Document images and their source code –
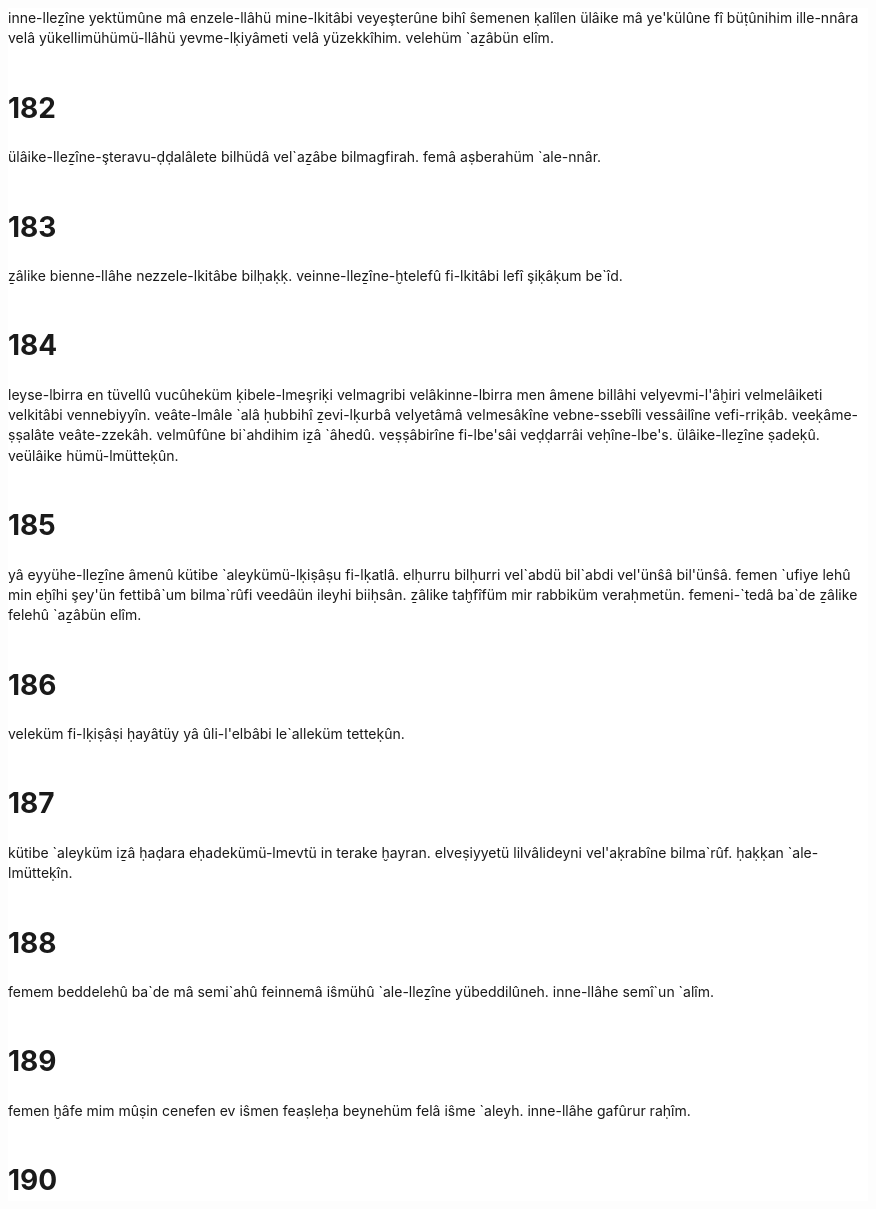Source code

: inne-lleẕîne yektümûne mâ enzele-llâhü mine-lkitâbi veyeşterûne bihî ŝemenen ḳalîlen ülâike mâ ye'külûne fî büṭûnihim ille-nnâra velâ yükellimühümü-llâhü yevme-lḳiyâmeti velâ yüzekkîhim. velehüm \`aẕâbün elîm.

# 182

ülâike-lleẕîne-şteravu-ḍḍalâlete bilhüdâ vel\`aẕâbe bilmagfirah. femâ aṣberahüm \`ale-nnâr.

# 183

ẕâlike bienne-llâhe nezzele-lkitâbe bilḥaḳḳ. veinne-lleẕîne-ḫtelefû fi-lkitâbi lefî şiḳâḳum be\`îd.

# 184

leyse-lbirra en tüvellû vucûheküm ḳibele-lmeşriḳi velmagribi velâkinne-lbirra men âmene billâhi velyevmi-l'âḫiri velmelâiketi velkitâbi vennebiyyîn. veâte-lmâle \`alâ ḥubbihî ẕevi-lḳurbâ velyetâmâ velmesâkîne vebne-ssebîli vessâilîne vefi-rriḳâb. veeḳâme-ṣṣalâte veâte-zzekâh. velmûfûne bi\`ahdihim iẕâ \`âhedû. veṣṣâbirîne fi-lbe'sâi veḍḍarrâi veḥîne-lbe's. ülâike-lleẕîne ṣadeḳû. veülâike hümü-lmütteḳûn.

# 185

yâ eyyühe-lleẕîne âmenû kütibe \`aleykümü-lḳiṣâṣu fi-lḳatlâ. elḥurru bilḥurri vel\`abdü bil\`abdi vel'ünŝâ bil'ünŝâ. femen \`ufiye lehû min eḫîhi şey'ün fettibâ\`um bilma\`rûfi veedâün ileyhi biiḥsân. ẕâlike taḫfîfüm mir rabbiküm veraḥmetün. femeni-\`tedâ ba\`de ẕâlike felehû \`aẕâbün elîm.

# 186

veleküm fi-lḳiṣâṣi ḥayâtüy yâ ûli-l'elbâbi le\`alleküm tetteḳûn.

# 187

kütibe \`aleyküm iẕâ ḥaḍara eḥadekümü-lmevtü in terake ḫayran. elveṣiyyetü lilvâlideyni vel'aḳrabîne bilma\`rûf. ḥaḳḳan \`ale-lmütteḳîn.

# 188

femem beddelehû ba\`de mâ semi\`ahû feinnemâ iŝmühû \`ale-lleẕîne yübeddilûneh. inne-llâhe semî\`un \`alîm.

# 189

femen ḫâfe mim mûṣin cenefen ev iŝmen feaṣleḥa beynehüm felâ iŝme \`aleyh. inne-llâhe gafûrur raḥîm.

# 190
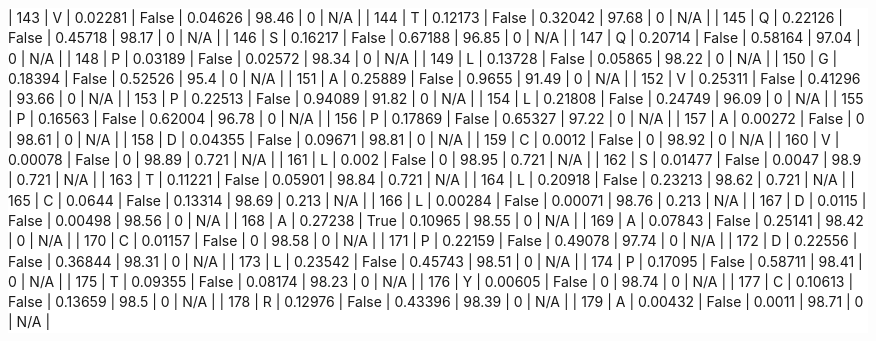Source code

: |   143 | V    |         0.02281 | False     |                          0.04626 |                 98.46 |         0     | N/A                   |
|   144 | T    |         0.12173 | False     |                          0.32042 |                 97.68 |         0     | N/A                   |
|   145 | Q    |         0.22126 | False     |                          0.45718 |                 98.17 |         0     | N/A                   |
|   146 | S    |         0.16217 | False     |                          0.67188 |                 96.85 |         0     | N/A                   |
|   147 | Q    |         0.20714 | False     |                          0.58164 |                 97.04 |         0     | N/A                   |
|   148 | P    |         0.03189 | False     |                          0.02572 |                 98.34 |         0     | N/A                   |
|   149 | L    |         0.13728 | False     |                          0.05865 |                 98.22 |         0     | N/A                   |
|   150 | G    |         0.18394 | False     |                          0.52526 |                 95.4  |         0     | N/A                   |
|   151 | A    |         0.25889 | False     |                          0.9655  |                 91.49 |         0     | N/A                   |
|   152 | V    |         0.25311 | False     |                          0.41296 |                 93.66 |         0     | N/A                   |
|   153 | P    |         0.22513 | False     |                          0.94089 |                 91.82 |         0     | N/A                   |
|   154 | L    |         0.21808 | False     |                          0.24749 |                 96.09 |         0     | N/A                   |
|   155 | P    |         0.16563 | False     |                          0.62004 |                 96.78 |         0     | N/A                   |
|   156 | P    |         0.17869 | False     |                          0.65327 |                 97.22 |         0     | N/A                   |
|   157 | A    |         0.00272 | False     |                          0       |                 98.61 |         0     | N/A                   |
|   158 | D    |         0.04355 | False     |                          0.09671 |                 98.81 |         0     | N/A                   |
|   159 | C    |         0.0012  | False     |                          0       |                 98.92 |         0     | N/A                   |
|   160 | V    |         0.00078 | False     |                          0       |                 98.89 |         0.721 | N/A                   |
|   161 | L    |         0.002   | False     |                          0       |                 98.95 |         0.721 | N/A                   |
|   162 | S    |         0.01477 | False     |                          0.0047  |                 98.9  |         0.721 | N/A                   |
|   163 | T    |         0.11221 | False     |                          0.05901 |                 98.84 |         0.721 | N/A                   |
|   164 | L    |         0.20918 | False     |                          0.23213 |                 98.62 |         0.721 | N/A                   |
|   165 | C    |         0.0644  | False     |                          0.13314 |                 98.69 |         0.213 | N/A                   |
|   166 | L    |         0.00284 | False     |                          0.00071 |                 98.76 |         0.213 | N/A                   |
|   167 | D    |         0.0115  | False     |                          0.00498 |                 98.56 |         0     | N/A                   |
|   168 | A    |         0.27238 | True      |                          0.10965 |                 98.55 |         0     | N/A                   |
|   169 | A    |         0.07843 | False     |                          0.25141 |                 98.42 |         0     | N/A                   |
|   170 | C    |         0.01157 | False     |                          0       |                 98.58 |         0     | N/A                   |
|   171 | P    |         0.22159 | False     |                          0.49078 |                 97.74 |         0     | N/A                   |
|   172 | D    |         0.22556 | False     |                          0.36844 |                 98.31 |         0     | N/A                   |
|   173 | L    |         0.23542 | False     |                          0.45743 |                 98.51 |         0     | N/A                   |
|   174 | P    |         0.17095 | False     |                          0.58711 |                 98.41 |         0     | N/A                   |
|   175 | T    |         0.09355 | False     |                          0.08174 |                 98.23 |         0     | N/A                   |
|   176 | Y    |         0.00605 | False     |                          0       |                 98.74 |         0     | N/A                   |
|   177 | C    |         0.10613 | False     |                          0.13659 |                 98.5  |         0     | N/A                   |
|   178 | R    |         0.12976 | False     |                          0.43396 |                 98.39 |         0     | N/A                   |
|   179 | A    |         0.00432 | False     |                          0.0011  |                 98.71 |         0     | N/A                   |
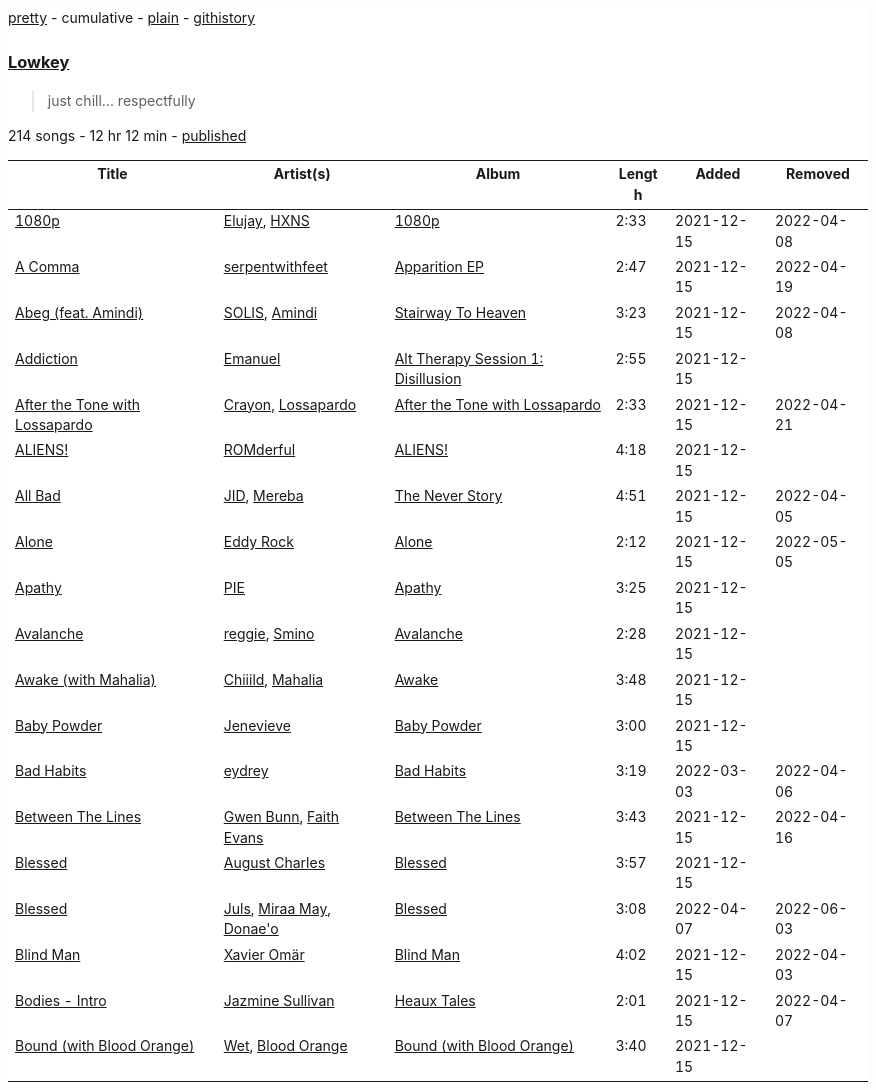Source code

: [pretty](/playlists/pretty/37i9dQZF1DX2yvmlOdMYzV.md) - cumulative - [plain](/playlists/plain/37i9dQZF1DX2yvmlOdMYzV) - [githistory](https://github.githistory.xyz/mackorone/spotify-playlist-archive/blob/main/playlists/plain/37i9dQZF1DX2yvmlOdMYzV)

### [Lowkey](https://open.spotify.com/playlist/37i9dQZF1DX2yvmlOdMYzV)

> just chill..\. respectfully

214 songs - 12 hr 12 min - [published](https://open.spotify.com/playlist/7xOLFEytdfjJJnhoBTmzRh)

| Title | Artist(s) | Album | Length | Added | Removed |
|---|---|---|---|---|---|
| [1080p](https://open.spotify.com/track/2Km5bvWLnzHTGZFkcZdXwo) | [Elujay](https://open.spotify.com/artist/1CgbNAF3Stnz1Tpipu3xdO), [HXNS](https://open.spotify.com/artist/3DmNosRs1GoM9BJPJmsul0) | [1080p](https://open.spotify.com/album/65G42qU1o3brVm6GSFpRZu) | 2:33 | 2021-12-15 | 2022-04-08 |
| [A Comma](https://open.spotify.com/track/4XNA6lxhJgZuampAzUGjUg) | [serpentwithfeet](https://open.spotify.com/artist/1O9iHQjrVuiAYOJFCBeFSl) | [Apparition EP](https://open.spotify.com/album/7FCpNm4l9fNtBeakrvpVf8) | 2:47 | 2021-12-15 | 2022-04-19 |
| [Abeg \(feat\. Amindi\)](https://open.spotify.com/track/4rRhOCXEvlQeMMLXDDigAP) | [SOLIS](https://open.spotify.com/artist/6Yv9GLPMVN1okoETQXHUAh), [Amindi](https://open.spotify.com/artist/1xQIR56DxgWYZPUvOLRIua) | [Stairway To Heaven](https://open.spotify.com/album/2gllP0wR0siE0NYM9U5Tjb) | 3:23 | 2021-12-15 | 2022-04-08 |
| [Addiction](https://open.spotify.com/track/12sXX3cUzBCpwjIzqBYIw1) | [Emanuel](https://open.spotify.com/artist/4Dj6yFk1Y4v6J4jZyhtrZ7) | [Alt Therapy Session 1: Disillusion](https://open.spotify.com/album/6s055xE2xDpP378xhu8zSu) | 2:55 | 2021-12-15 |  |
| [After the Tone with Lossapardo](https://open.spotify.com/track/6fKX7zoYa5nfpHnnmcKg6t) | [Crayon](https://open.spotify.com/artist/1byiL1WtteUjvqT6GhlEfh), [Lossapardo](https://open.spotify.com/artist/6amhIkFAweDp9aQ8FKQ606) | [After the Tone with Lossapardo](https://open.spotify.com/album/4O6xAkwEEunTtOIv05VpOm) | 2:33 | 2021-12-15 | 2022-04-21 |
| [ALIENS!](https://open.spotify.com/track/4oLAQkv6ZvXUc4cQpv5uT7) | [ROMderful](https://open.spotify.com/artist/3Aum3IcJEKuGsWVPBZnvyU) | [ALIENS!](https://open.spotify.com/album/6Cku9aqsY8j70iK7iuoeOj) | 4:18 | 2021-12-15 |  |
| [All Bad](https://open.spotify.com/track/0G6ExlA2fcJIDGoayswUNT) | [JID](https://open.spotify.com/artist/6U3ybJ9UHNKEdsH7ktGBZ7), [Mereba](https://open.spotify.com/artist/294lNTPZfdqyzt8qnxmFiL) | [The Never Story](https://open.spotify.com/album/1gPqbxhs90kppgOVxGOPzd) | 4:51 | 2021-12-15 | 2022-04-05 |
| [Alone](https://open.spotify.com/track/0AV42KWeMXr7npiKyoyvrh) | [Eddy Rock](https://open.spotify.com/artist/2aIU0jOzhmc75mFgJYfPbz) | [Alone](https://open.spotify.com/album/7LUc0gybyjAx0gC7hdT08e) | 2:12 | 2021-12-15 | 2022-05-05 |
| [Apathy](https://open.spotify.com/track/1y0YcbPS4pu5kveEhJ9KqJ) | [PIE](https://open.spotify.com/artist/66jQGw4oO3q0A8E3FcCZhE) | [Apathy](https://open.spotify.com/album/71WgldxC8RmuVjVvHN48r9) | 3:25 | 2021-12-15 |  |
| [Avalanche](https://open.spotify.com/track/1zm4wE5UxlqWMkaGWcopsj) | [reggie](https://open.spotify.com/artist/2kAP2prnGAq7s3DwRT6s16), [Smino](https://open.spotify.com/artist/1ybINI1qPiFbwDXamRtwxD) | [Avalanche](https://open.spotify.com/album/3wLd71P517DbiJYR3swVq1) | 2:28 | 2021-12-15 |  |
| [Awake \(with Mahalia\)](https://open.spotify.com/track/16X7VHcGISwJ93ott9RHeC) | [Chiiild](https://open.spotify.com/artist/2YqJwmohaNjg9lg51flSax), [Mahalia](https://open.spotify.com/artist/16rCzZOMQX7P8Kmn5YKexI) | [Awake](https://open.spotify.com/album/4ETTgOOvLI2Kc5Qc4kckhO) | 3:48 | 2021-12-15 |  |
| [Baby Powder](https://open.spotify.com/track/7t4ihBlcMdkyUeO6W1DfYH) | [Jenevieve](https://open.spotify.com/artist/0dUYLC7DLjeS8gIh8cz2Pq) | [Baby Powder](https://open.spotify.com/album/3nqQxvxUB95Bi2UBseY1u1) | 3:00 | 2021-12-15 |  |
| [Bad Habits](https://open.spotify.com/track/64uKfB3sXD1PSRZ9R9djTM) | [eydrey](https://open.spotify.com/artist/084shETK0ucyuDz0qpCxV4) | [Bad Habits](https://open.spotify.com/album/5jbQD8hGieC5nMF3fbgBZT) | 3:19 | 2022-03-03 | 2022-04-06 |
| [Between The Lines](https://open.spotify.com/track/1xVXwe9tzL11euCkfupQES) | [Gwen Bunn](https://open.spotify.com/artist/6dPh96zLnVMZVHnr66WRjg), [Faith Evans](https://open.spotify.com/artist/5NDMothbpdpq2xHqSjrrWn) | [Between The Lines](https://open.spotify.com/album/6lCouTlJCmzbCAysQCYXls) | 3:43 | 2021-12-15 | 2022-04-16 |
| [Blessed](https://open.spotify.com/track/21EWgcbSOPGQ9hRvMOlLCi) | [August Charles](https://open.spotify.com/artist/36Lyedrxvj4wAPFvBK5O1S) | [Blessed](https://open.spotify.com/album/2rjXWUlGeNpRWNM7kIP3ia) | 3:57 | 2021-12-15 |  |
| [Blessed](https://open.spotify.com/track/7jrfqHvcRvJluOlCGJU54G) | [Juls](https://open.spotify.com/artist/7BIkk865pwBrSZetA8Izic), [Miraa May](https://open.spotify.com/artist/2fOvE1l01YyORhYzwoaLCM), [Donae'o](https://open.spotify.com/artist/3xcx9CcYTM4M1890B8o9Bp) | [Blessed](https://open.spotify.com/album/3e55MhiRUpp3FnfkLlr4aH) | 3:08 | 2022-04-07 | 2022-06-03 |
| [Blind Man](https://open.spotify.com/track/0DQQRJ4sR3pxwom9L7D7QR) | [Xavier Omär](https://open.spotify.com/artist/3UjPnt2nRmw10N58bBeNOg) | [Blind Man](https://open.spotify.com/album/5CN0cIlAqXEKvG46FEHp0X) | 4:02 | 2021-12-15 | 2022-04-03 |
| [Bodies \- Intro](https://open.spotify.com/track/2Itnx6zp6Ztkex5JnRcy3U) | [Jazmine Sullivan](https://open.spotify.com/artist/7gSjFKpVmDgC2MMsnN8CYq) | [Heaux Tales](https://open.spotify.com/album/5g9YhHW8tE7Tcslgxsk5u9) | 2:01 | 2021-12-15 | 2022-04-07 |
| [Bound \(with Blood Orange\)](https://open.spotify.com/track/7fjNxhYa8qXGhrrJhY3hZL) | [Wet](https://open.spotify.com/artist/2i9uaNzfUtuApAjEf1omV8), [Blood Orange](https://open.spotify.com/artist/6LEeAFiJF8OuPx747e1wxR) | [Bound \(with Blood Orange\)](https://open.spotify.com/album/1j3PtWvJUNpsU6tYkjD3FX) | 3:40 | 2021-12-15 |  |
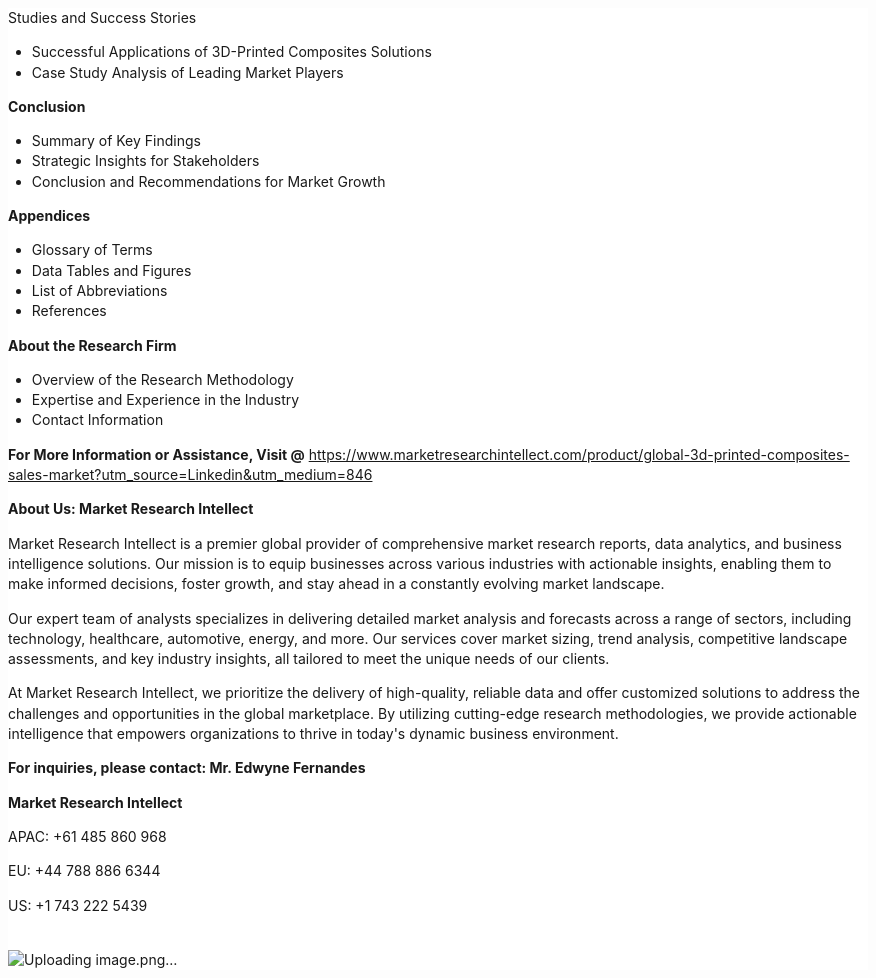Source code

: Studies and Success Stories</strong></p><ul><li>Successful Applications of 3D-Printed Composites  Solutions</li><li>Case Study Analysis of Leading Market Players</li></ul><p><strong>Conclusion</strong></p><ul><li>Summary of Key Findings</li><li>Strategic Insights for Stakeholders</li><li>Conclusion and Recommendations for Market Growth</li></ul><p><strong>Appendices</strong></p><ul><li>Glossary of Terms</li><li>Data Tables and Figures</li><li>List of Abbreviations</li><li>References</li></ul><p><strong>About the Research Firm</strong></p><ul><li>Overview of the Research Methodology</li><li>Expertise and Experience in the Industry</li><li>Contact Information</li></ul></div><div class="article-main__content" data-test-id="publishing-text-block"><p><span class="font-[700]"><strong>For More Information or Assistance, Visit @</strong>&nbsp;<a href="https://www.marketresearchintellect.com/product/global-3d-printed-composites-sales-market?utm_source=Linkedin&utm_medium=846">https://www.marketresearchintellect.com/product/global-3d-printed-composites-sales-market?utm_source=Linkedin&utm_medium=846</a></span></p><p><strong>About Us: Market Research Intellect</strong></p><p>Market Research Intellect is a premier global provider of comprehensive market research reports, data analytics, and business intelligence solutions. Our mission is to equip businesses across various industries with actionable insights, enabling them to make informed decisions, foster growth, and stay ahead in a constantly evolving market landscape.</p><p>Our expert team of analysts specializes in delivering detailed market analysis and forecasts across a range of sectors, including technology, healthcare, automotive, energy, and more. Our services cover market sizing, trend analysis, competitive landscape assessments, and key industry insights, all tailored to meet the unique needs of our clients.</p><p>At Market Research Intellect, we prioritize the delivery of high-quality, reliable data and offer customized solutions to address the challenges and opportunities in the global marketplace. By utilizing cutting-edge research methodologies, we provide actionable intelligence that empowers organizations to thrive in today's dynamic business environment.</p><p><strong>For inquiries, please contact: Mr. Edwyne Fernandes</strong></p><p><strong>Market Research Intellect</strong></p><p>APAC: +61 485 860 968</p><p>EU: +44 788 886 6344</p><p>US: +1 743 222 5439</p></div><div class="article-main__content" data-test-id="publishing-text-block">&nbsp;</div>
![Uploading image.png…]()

WHAT THE EXERCISE ASKS – Locate every line in the rows above that contains the word "ülâike" and copy each of those lines in full.

ANSWER SECTION –
: inne-lleẕîne yektümûne mâ enzele-llâhü mine-lkitâbi veyeşterûne bihî ŝemenen ḳalîlen ülâike mâ ye'külûne fî büṭûnihim ille-nnâra velâ yükellimühümü-llâhü yevme-lḳiyâmeti velâ yüzekkîhim. velehüm \`aẕâbün elîm.
ülâike-lleẕîne-şteravu-ḍḍalâlete bilhüdâ vel\`aẕâbe bilmagfirah. femâ aṣberahüm \`ale-nnâr.
leyse-lbirra en tüvellû vucûheküm ḳibele-lmeşriḳi velmagribi velâkinne-lbirra men âmene billâhi velyevmi-l'âḫiri velmelâiketi velkitâbi vennebiyyîn. veâte-lmâle \`alâ ḥubbihî ẕevi-lḳurbâ velyetâmâ velmesâkîne vebne-ssebîli vessâilîne vefi-rriḳâb. veeḳâme-ṣṣalâte veâte-zzekâh. velmûfûne bi\`ahdihim iẕâ \`âhedû. veṣṣâbirîne fi-lbe'sâi veḍḍarrâi veḥîne-lbe's. ülâike-lleẕîne ṣadeḳû. veülâike hümü-lmütteḳûn.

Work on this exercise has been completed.